## Tarefa 1
Transcreva fielmente o trecho da notícia sobre a reabertura da ponte do Guaturinho, começando em "Cajamar reabre ponte" e terminando em "Secretaria de Serviços Públicos.".
## Tarefa 2
Reescreva de forma mais concisa o parágrafo da notícia sobre a ponte do Guaturinho que começa com "O que motivou a intervenção", preservando seus fatos principais.
## Tarefa 3
Prossiga a notícia sobre a reabertura da ponte do Guaturinho a partir do ponto em que ela termina.

## Texto apresentado
Cajamar reabre ponte Guaturinho em 55 horas, após esgoto romper e travar ligação Polvilho–Jordanésia
A ponte do Guaturinho, na Avenida José Marques Ribeiro, em Cajamar, voltou a receber veículos nos dois sentidos no fim da tarde de quinta-feira (6), por volta de 17h30, após uma obra emergencial iniciada depois do rompimento de uma rede de esgoto comprometer a base e o solo de sustentação da estrutura.
- Ponte do Guaturinho, na Avenida José Marques Ribeiro, foi reaberta na quinta (6) por volta de 17h30.
- Interdição começou na terça (4) após rompimento de tubulação de esgoto comprometer base e solo.
- Sabesp atuou nos reparos com acompanhamento da Defesa Civil e da Secretaria de Serviços Públicos.
- Obra prevista para cinco dias foi concluída em 55 horas, com reforço estrutural e concretagem.
- Foram usados cerca de 16 m³ de concreto e toneladas de rachões para estabilização e sustentação.
O trecho não é um detalhe urbano: ele funciona como uma rota de ligação entre Polvilho e Jordanésia, por onde circulam moradores, trabalhadores e transportadores que dependem de uma travessia direta para manter a rotina, cumprir horário e escoar deslocamentos entre áreas residenciais, comerciais e industriais.

Desde terça-feira (4), com a interdição, o caminho “óbvio” deixou de existir para quem cruza o bairro. O resultado apareceu no asfalto em forma de desvios, retorno forçado, ruas laterais recebendo mais veículos do que o habitual e um tempo de viagem que variava conforme o horário e a paciência do motorista.
O que motivou a intervenção, segundo as informações reunidas pelas equipes envolvidas, foi o rompimento de uma tubulação de esgoto, que atingiu a base e fragilizou o terreno sob a ponte. Em situações assim, o problema não está apenas na superfície: é o tipo de dano que exige parar para avaliar, estabilizar e recompor antes de permitir peso e vibração contínuos sobre a estrutura.
A Sabesp, responsável pelo sistema, acionou equipes técnicas e iniciou os reparos estruturais, com acompanhamento da Defesa Civil e da Secretaria Municipal de Serviços Públicos. O trabalho foi conduzido com supervisão e checagens ao longo das etapas, até a liberação após inspeção técnica final.

## Dados extraídos
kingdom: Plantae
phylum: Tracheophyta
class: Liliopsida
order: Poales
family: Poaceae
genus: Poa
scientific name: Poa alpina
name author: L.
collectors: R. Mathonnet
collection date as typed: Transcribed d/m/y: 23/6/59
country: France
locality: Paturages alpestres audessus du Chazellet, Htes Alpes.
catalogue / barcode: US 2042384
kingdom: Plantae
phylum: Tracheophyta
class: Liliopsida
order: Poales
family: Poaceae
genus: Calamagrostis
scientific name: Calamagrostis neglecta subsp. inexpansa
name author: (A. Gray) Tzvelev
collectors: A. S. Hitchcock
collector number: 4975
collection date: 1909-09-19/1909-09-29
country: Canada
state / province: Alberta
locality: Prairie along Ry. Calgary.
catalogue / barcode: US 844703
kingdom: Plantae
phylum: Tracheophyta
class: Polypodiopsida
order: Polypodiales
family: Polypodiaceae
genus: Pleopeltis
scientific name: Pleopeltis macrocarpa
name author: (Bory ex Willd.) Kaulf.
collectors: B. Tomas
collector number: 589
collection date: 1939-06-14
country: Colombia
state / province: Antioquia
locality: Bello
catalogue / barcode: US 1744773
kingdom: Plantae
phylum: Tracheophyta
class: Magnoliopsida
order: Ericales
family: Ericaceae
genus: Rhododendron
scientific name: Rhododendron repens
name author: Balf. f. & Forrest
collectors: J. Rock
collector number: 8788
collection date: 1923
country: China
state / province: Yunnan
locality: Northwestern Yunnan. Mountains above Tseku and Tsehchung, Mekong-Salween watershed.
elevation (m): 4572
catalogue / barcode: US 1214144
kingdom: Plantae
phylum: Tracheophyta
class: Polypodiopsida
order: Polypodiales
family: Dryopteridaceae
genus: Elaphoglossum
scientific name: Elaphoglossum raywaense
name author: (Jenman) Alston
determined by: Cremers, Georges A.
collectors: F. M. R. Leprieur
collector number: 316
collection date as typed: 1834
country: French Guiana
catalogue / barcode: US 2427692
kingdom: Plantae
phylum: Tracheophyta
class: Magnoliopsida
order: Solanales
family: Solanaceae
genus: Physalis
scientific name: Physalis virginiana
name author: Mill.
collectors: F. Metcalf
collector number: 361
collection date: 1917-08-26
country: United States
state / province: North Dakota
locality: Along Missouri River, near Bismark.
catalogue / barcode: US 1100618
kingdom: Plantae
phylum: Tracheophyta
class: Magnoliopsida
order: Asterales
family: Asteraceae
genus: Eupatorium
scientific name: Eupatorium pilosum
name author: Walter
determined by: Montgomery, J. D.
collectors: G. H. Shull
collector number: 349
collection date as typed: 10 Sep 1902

## Resposta esperada 1
Cajamar reabre ponte Guaturinho em 55 horas, após esgoto romper e travar ligação Polvilho–Jordanésia
A ponte do Guaturinho, na Avenida José Marques Ribeiro, em Cajamar, voltou a receber veículos nos dois sentidos no fim da tarde de quinta-feira (6), por volta de 17h30, após uma obra emergencial iniciada depois do rompimento de uma rede de esgoto comprometer a base e o solo de sustentação da estrutura.
- Ponte do Guaturinho, na Avenida José Marques Ribeiro, foi reaberta na quinta (6) por volta de 17h30.
- Interdição começou na terça (4) após rompimento de tubulação de esgoto comprometer base e solo.
- Sabesp atuou nos reparos com acompanhamento da Defesa Civil e da Secretaria de Serviços Públicos.

## Resposta esperada 2
A intervenção foi motivada pelo rompimento de uma tubulação de esgoto, que atingiu a base e fragilizou o terreno sob a ponte. Nesse tipo de dano, o problema vai além da superfície. É preciso parar para avaliar, estabilizar e recompor antes de permitir peso e vibração contínuos sobre a estrutura.

## Resposta esperada 3
A intervenção incluiu recuperação de base, reforço estrutural e concretagem para devolver condições seguras de circulação. Para reforçar a sustentação e reduzir risco de erosão, foram empregados cerca de 16 metros cúbicos de concreto e toneladas de rachões, materiais usados para estabilizar e dar suporte ao solo que teve a integridade afetada.
O cronograma também virou dado central do episódio: o serviço, inicialmente previsto para durar cinco dias, foi finalizado em 55 horas. Na prática, isso reduz a janela de interrupção de um corredor estratégico, com efeito direto no “custo de oportunidade” do deslocamento diário, especialmente para quem depende de rota fixa para trabalhar ou operar entregas.
Durante a execução, houve acompanhamento direto do prefeito Kauan, que visitou o local. Em declaração registrada durante o processo, ele afirmou que a via é importante para a mobilidade e que o acompanhamento ocorreu “até garantir a entrega com segurança”, destacando a reabertura em menos de 60 horas e a ponte reforçada para a população.
Com a liberação nos dois sentidos, o fluxo voltou a seguir a rota habitual entre os bairros. Motoristas que utilizam a via diariamente relataram redução de congestionamento e retomada do trajeto, enquanto a prefeitura informou que seguirá monitorando o local nas próximas semanas para observar a estabilidade após a correção.
A importância dessa travessia aparece no mapa e na vida prática, porque ela conecta diretamente pontos que concentram circulação cotidiana e atividade econômica:
- Polvilho.
- Jordanésia.
- Regiões de comércio local.
- Áreas residenciais e industriais próximas.